# Dirt roads and trails?



## AmericanRailfan (Feb 16, 2013)

What is the best way to model dirt roads and trails? Would I just put some real dirt down on the layout where I want it, or is there something that the hobby/train shops have, that would do the job?


----------



## broox (Apr 13, 2012)

Sift some real dirt, finer the better I'd think :thumbsup:


----------



## AmericanRailfan (Feb 16, 2013)

OK. Would there be some kind of solution that I could spray over the dirt to keep it in place and to eliminate dusting and so forth?


----------



## Carl (Feb 19, 2012)

This link might be of help: http://www.trainlife.com/articles/552/modeling-streets-and-roads-part-1-dirt

Another modeler told me to place the dirt on a cookie sheet and toast the dirt in the oven to remove any bad actors that might be in the dirt.


----------



## AmericanRailfan (Feb 16, 2013)

Carl said:


> This link might be of help: http://www.trainlife.com/articles/552/modeling-streets-and-roads-part-1-dirt
> 
> Another modeler told me to place the dirt on a cookie sheet and toast the dirt in the oven to remove any bad actors that might be in the dirt.

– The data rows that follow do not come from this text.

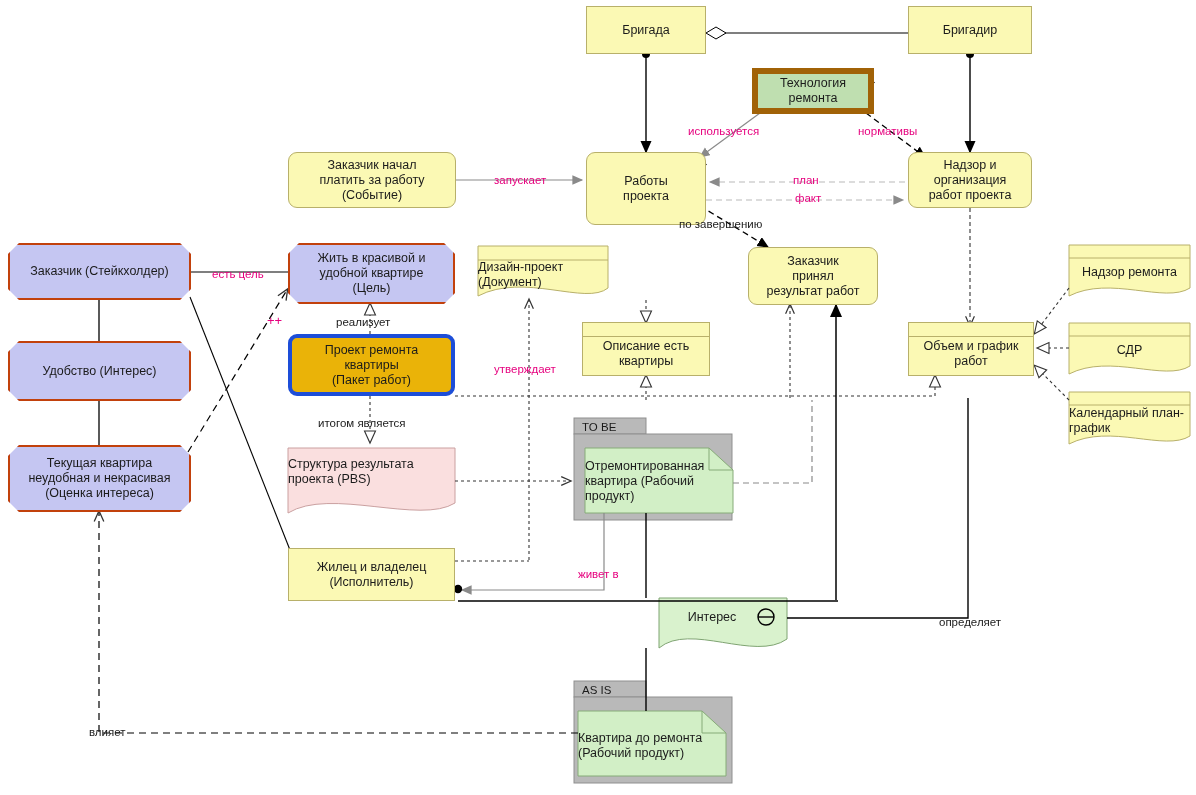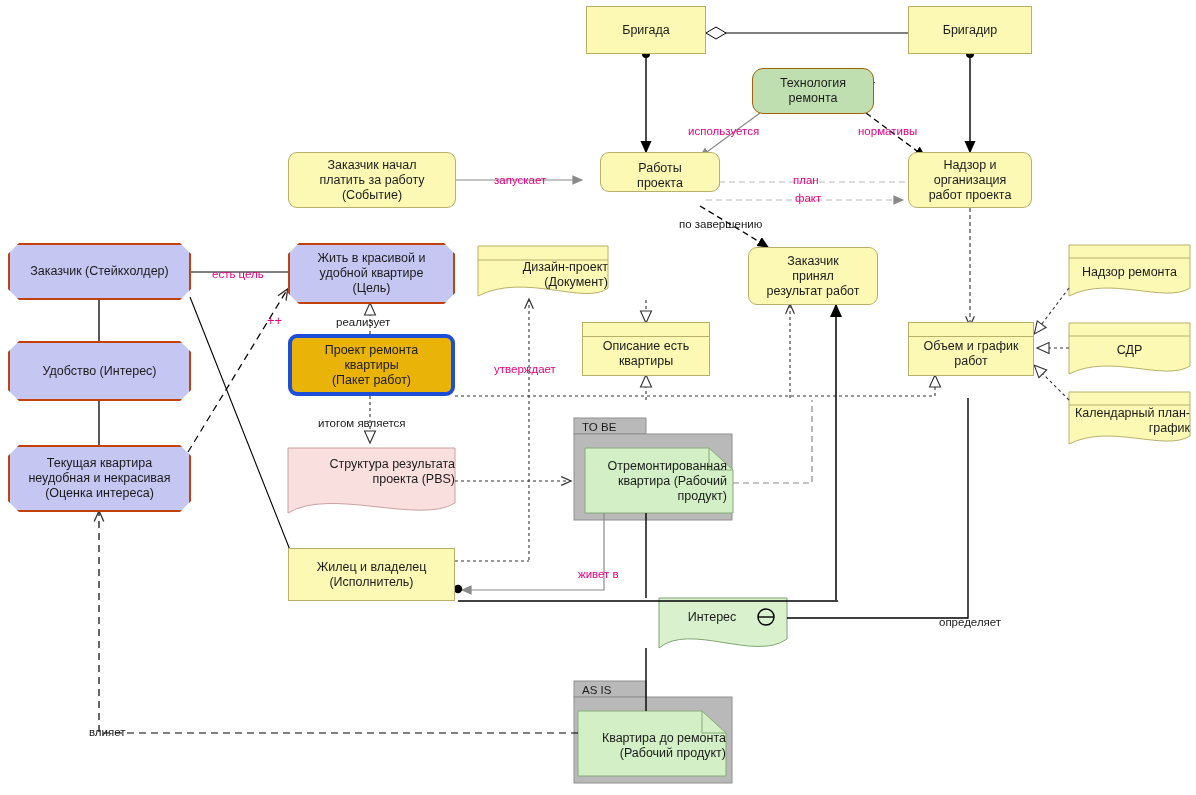--- a/index.html
+++ b/index.html
@@ -14,24 +14,24 @@
   
   .proc{background:#fbf9b4;border:1px solid #b8b06a;border-radius:9px;}
   
   .rect-y{background:#fbf9b4;border:1px solid #b8b06a;border-radius:0;}
   
   .oct{background:#c5c6f2;border:2px solid #c2410c;}
   .oct-clip{clip-path:polygon(11px 0,calc(100% - 11px) 0,100% 11px,100% calc(100% - 11px),calc(100% - 11px) 100%,11px 100%,0 calc(100% - 11px),0 11px);}
   
   .pink{background:#eab308;border:4px solid #1d4ed8;border-radius:9px;}
   
-  .green{background:#bfdfb0;border:1px solid #a16207;border-radius:11px;}
-
-  
-  .doc-label{position:absolute;display:flex;align-items:center;justify-content:center;text-align:right;
+  .green{background:#bfdfb0;border:6px solid #a16207;border-radius:0;}
+
+  
+  .doc-label{position:absolute;display:flex;align-items:center;justify-content:center;text-align:left;
              font-size:12.5px;line-height:15px;color:#1b1b1b;}
 
   .edge-label{position:absolute;font-size:11.5px;color:#e6007e;white-space:nowrap;background:transparent;}
   .edge-label.dark{color:#1b1b1b;}
 
   .grp-title{position:absolute;font-size:11.5px;color:#1b1b1b;padding:2px 6px;box-sizing:border-box;text-align:center;}
 </style>
 </head>
 <body>
 
@@ -263,21 +263,21 @@
     <span class="lbl">Технология
 ремонта</span>
   </div>
 
   <div class="node proc" style="left:288px;top:152px;width:168px;height:56px;">
     <span class="lbl">Заказчик начал
 платить за работу
 (Событие)</span>
   </div>
 
-  <div class="node proc" style="left:600px;top:152px;width:120px;height:40px;align-items:flex-end;">
+  <div class="node proc" style="left:586px;top:152px;width:120px;height:73px;">
     <span class="lbl">Работы
 проекта</span>
   </div>
 
   <div class="node proc" style="left:908px;top:152px;width:124px;height:56px;">
     <span class="lbl">Надзор и
 организация
 работ проекта</span>
   </div>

Man, that's a terrific article! I was originally trying to figure out a way to build a dirt access road within the yard, but I might expand and put some dirt roads in the other parts of the layout!


----------



## aircooled (Jan 28, 2013)

Great article! Thanks for the tip.


----------



## Tom McInerney (Feb 16, 2013)

*Dirt Roads*

I grind and sift dirt to almost dust then mix it with thinned white glue ( like mud) and brush it where you want let it dry but before it dries add tire tracks with a car because when it dries it"s hard as a rock and no dust on the layout. Tom


----------



## DonR (Oct 18, 2012)

What device do you sift with to get
dirt suitable for HO scale?

Don


----------



## Tom McInerney (Feb 16, 2013)

Don , First ifind the finest dirt I can and use flour sifters to grind as much as possible then put the dirt though a stocking. Once you add water it turns to thick mud and that what you want. Good Luck


----------



## Pfunmo (Feb 21, 2013)

I like to "grade" all my scenic stuff like dirt. I run it through something pretty course first like a fish net stocking, run the rest through a window screen, then a silk stocking for truly fine dust. At each step I keep what is screened out for scenery use. Nature is not uniform or neat! Adding textures of different sizes just makes it fit better to my eye. 

I use lots of dirt as I find it is "dirt cheap".


----------